KUALA LUMPUR, Nov 1, 2015:

“PM2.5 is dust that is measured as being finer than the size of 2.5 microns, whereas PM10 is dust that is finer than 10 microns.”

However, apparatus that can detect PM10 dust, are unable to detect particles smaller than PM2.5

That was what former Environment Department director general Datuk Rosnani Ibrahim said when explaining the air pollutant index (API) readings.

This, Rosnani said, meant that when measuring PM10, there was also dust particles that were 2.5 microns and smaller which would be missed.

According to him, that was important information because the standards allowed for PM2.5 were far stricter than PM10 standards.

“When we measure dust using PM10 apparatus, we do not know the percentage of dust content that is less than 2.5 microns.
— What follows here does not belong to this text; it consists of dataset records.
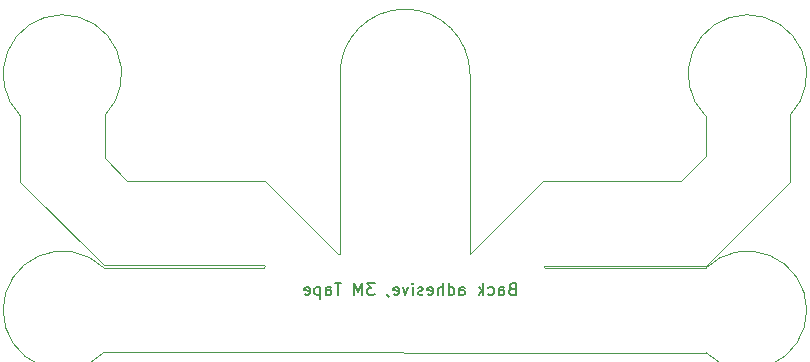
<source format=gbr>
G04 #@! TF.GenerationSoftware,KiCad,Pcbnew,(5.1.10)-1*
G04 #@! TF.CreationDate,2021-08-03T10:16:23+09:00*
G04 #@! TF.ProjectId,electrode_FPCB_rev1.2d,656c6563-7472-46f6-9465-5f465043425f,1.2d*
G04 #@! TF.SameCoordinates,Original*
G04 #@! TF.FileFunction,Glue,Bot*
G04 #@! TF.FilePolarity,Positive*
%FSLAX46Y46*%
G04 Gerber Fmt 4.6, Leading zero omitted, Abs format (unit mm)*
G04 Created by KiCad (PCBNEW (5.1.10)-1) date 2021-08-03 10:16:23*
%MOMM*%
%LPD*%
G01*
G04 APERTURE LIST*
%ADD10C,0.150000*%
%ADD11C,0.100000*%
G04 APERTURE END LIST*
D10*
X105345238Y-53878571D02*
X105202380Y-53926190D01*
X105154761Y-53973809D01*
X105107142Y-54069047D01*
X105107142Y-54211904D01*
X105154761Y-54307142D01*
X105202380Y-54354761D01*
X105297619Y-54402380D01*
X105678571Y-54402380D01*
X105678571Y-53402380D01*
X105345238Y-53402380D01*
X105250000Y-53450000D01*
X105202380Y-53497619D01*
X105154761Y-53592857D01*
X105154761Y-53688095D01*
X105202380Y-53783333D01*
X105250000Y-53830952D01*
X105345238Y-53878571D01*
X105678571Y-53878571D01*
X104250000Y-54402380D02*
X104250000Y-53878571D01*
X104297619Y-53783333D01*
X104392857Y-53735714D01*
X104583333Y-53735714D01*
X104678571Y-53783333D01*
X104250000Y-54354761D02*
X104345238Y-54402380D01*
X104583333Y-54402380D01*
X104678571Y-54354761D01*
X104726190Y-54259523D01*
X104726190Y-54164285D01*
X104678571Y-54069047D01*
X104583333Y-54021428D01*
X104345238Y-54021428D01*
X104250000Y-53973809D01*
X103345238Y-54354761D02*
X103440476Y-54402380D01*
X103630952Y-54402380D01*
X103726190Y-54354761D01*
X103773809Y-54307142D01*
X103821428Y-54211904D01*
X103821428Y-53926190D01*
X103773809Y-53830952D01*
X103726190Y-53783333D01*
X103630952Y-53735714D01*
X103440476Y-53735714D01*
X103345238Y-53783333D01*
X102916666Y-54402380D02*
X102916666Y-53402380D01*
X102821428Y-54021428D02*
X102535714Y-54402380D01*
X102535714Y-53735714D02*
X102916666Y-54116666D01*
X100916666Y-54402380D02*
X100916666Y-53878571D01*
X100964285Y-53783333D01*
X101059523Y-53735714D01*
X101250000Y-53735714D01*
X101345238Y-53783333D01*
X100916666Y-54354761D02*
X101011904Y-54402380D01*
X101250000Y-54402380D01*
X101345238Y-54354761D01*
X101392857Y-54259523D01*
X101392857Y-54164285D01*
X101345238Y-54069047D01*
X101250000Y-54021428D01*
X101011904Y-54021428D01*
X100916666Y-53973809D01*
X100011904Y-54402380D02*
X100011904Y-53402380D01*
X100011904Y-54354761D02*
X100107142Y-54402380D01*
X100297619Y-54402380D01*
X100392857Y-54354761D01*
X100440476Y-54307142D01*
X100488095Y-54211904D01*
X100488095Y-53926190D01*
X100440476Y-53830952D01*
X100392857Y-53783333D01*
X100297619Y-53735714D01*
X100107142Y-53735714D01*
X100011904Y-53783333D01*
X99535714Y-54402380D02*
X99535714Y-53402380D01*
X99107142Y-54402380D02*
X99107142Y-53878571D01*
X99154761Y-53783333D01*
X99250000Y-53735714D01*
X99392857Y-53735714D01*
X99488095Y-53783333D01*
X99535714Y-53830952D01*
X98250000Y-54354761D02*
X98345238Y-54402380D01*
X98535714Y-54402380D01*
X98630952Y-54354761D01*
X98678571Y-54259523D01*
X98678571Y-53878571D01*
X98630952Y-53783333D01*
X98535714Y-53735714D01*
X98345238Y-53735714D01*
X98250000Y-53783333D01*
X98202380Y-53878571D01*
X98202380Y-53973809D01*
X98678571Y-54069047D01*
X97821428Y-54354761D02*
X97726190Y-54402380D01*
X97535714Y-54402380D01*
X97440476Y-54354761D01*
X97392857Y-54259523D01*
X97392857Y-54211904D01*
X97440476Y-54116666D01*
X97535714Y-54069047D01*
X97678571Y-54069047D01*
X97773809Y-54021428D01*
X97821428Y-53926190D01*
X97821428Y-53878571D01*
X97773809Y-53783333D01*
X97678571Y-53735714D01*
X97535714Y-53735714D01*
X97440476Y-53783333D01*
X96964285Y-54402380D02*
X96964285Y-53735714D01*
X96964285Y-53402380D02*
X97011904Y-53450000D01*
X96964285Y-53497619D01*
X96916666Y-53450000D01*
X96964285Y-53402380D01*
X96964285Y-53497619D01*
X96583333Y-53735714D02*
X96345238Y-54402380D01*
X96107142Y-53735714D01*
X95345238Y-54354761D02*
X95440476Y-54402380D01*
X95630952Y-54402380D01*
X95726190Y-54354761D01*
X95773809Y-54259523D01*
X95773809Y-53878571D01*
X95726190Y-53783333D01*
X95630952Y-53735714D01*
X95440476Y-53735714D01*
X95345238Y-53783333D01*
X95297619Y-53878571D01*
X95297619Y-53973809D01*
X95773809Y-54069047D01*
X94821428Y-54354761D02*
X94821428Y-54402380D01*
X94869047Y-54497619D01*
X94916666Y-54545238D01*
X93726190Y-53402380D02*
X93107142Y-53402380D01*
X93440476Y-53783333D01*
X93297619Y-53783333D01*
X93202380Y-53830952D01*
X93154761Y-53878571D01*
X93107142Y-53973809D01*
X93107142Y-54211904D01*
X93154761Y-54307142D01*
X93202380Y-54354761D01*
X93297619Y-54402380D01*
X93583333Y-54402380D01*
X93678571Y-54354761D01*
X93726190Y-54307142D01*
X92678571Y-54402380D02*
X92678571Y-53402380D01*
X92345238Y-54116666D01*
X92011904Y-53402380D01*
X92011904Y-54402380D01*
X90916666Y-53402380D02*
X90345238Y-53402380D01*
X90630952Y-54402380D02*
X90630952Y-53402380D01*
X89583333Y-54402380D02*
X89583333Y-53878571D01*
X89630952Y-53783333D01*
X89726190Y-53735714D01*
X89916666Y-53735714D01*
X90011904Y-53783333D01*
X89583333Y-54354761D02*
X89678571Y-54402380D01*
X89916666Y-54402380D01*
X90011904Y-54354761D01*
X90059523Y-54259523D01*
X90059523Y-54164285D01*
X90011904Y-54069047D01*
X89916666Y-54021428D01*
X89678571Y-54021428D01*
X89583333Y-53973809D01*
X89107142Y-53735714D02*
X89107142Y-54735714D01*
X89107142Y-53783333D02*
X89011904Y-53735714D01*
X88821428Y-53735714D01*
X88726190Y-53783333D01*
X88678571Y-53830952D01*
X88630952Y-53926190D01*
X88630952Y-54211904D01*
X88678571Y-54307142D01*
X88726190Y-54354761D01*
X88821428Y-54402380D01*
X89011904Y-54402380D01*
X89107142Y-54354761D01*
X87821428Y-54354761D02*
X87916666Y-54402380D01*
X88107142Y-54402380D01*
X88202380Y-54354761D01*
X88250000Y-54259523D01*
X88250000Y-53878571D01*
X88202380Y-53783333D01*
X88107142Y-53735714D01*
X87916666Y-53735714D01*
X87821428Y-53783333D01*
X87773809Y-53878571D01*
X87773809Y-53973809D01*
X88250000Y-54069047D01*
D11*
X102050000Y-59299999D02*
X90500000Y-59250351D01*
X108150000Y-52150000D02*
G75*
G02*
X108150000Y-51950000I0J100000D01*
G01*
X121749219Y-52150078D02*
G75*
G02*
X121800001Y-59299999I3550781J-3549922D01*
G01*
X121749649Y-42650000D02*
X121749649Y-39250351D01*
X119650000Y-44750000D02*
X108025000Y-44750000D01*
X101800000Y-50975000D02*
X108025000Y-44750000D01*
X119650000Y-44750000D02*
X121749649Y-42650000D01*
X101800000Y-35700000D02*
X101800000Y-50975000D01*
X128900350Y-44799648D02*
X121750001Y-51949999D01*
X128899999Y-39199999D02*
X128900350Y-44799648D01*
X121750001Y-51949999D02*
X108150000Y-51950000D01*
X121749649Y-52149649D02*
X108149649Y-52149649D01*
X102050000Y-59299999D02*
X121800001Y-59299999D01*
X70850351Y-59250351D02*
X90500000Y-59250351D01*
X90800000Y-50975000D02*
G75*
G02*
X90650000Y-50975000I-75000J0D01*
G01*
X84400000Y-51900000D02*
G75*
G02*
X84400000Y-52100000I0J-100000D01*
G01*
X84425000Y-44750000D02*
X90650000Y-50975000D01*
X90800000Y-35700000D02*
X90800000Y-50975000D01*
X70899999Y-42850000D02*
X72800000Y-44750000D01*
X84425000Y-44750000D02*
X72800000Y-44750000D01*
X70899999Y-39199999D02*
X70899999Y-42850000D01*
X70800000Y-51900000D02*
X84400000Y-51900000D01*
X70800000Y-51900000D02*
X63750000Y-44850000D01*
X63749649Y-39250351D02*
X63750000Y-44850000D01*
X70799999Y-52100001D02*
X84400000Y-52100000D01*
X70850781Y-59249922D02*
G75*
G02*
X70799999Y-52100001I-3550781J3549922D01*
G01*
X90800000Y-35700000D02*
G75*
G02*
X101800000Y-35700000I5500000J0D01*
G01*
X121750078Y-39250781D02*
G75*
G02*
X128899999Y-39199999I3549922J3550781D01*
G01*
X63750078Y-39250781D02*
G75*
G02*
X70899999Y-39199999I3549922J3550781D01*
G01*
M02*

</source>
“If we can measure PM2.5, then the action needed to ensure public health can be taken faster,” he said when contacted by The Rakyat Post.

Recently, Progressive Impact Corporation Berhad (Picorp), through its subsidiary Alam Sekitar Sdn Bhd, announced its readiness to bring in PM2.5 technology considering that it has been in existence for the past three years.

The company has 20 years of experience and involvement in the environmental sector, whereby most of the technology brought in had international recognition and was from the United States.

Rosnani explained that scientists believed dust particles that were 2.5 microns and below were more detrimental to health because it would enter the human respiratory system.

The long and short-term danger levels also depended on the content of dust particles and how long one was exposed to them.

“For example, the haze affecting us today, we do not know that what are actually being carried across the border are very fine dust particles. PM2.5 is 30 times smaller than hair. It is able to move thousands of kilometres in the air and is harmful to people.

“Previously, dust measured as PM10 was also found by scientists as affecting humans. It’s just that at that time the PM2.5 component was not that high.

“That’s why there is concern now to look into PM2.5,” he said.

Last week, Minister of Natural Resources and Environment Datuk Seri Dr Wan Junaidi Tuanku Jaafar was reported to have said that talks were ongoing to upgrade 52 air quality control stations and this was expected to be operational by 2017.